# Sum of digits of numbers between 1 to n

• Nov 28th 2010, 07:42 PM
pranay
Sum of digits of numbers between 1 to n
Hi, is there any general formula for finding the sum of digits from 1 to n (where n can be upto 10^9) .
I know it's got to do with some multiple of 45 (sum of digits from 1 to 9) but can't relate that to the required forumula.
Thanks .
• Nov 28th 2010, 07:44 PM
Prove It
The sum of the numbers from $\displaystyle 1$ to $\displaystyle n$ is $\displaystyle \frac{n}{2}(1+n)$.
• Nov 28th 2010, 07:47 PM
pranay
Thanks but i was interested in sum of digits rather than the sum of numbers
• Nov 29th 2010, 04:31 AM
Opalg
Quote:

Originally Posted by pranay
Hi, is there any general formula for finding the sum of digits from 1 to n (where n can be upto 10^9) .
I know it's got to do with some multiple of 45 (sum of digits from 1 to 9) but can't relate that to the required formula.

I don't think you are going to find a straightforward formula for this, except for some special cases of n.

For example, you can find the sum of the digits of all the numbers containing k digits, as follows.
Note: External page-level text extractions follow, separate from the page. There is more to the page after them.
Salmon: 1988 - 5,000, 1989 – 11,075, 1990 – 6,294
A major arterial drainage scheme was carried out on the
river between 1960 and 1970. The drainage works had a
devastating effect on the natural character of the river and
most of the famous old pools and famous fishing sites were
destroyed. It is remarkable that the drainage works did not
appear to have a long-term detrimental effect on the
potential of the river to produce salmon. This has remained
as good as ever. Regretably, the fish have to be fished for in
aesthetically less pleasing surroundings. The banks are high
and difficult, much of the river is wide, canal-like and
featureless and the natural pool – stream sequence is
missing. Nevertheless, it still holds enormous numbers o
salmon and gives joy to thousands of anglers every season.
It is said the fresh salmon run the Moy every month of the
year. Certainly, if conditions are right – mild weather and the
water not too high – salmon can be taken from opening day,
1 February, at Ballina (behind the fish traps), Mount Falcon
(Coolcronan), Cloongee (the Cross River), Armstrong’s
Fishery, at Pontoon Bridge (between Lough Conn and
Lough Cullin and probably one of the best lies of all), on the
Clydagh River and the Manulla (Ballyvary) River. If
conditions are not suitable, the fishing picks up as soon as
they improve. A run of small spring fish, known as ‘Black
There are $9*10^{k-1}$ such numbers (9 possibilities for the first digit, 10 possibilities for each of the remaining k–1 digits). Each of these numbers has k digits, so there are $9*k*10^{k-1}$ digits altogether. Of these, $(k-1)*9*10^{k-2}$ will be zeros (each number stands a 1-in-10 chance of having a 0 in each position except the first). That leaves $9k*10^{k-1} - (k-1)*9*10^{k-2}$ other digits. Each of the nine other digits (1 to 9) is equally likely to occur, so each digit occurs $k*10^{k-1} - (k-1)*10^{k-2} = (9k+1)*10^{k-2}$ times. The sum of the numbers from 1 to 9 is 45, so the sum of all the digits in all the k-digit numbers is $45*(9k+1)*10^{k-2}$.

If you sum that result for k going from 1 to m, you find that the sum of all the digits in all the numbers from 1 to $10^m-1$ is $\boxed{45*m*10^{m-1}}$.

But if you want the result for a general value of n (not of the form $10^m-1$ ) then you will have a lot more work to do.
• Nov 29th 2010, 05:36 AM
pranay
Thanks a lot for the great explanation , exaclty what i wanted . Thank you :)